What the task requires: All of the listing, from first line to last, should be output exactly; the pictures stay out.
• • • • • • •
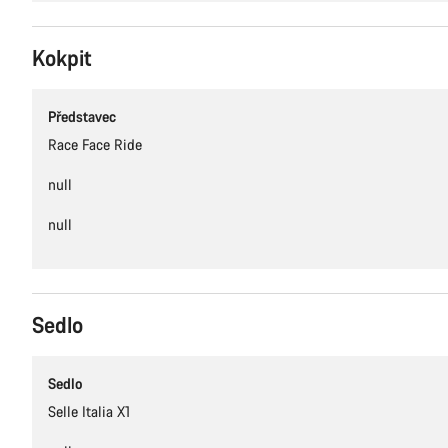
Kokpit
Představec
Race Face Ride
null
null
Sedlo
Sedlo
Selle Italia X1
• • • • • • •
Exercise answer:
Kokpit
Představec
Race Face Ride
null
null
Sedlo
Sedlo
Selle Italia X1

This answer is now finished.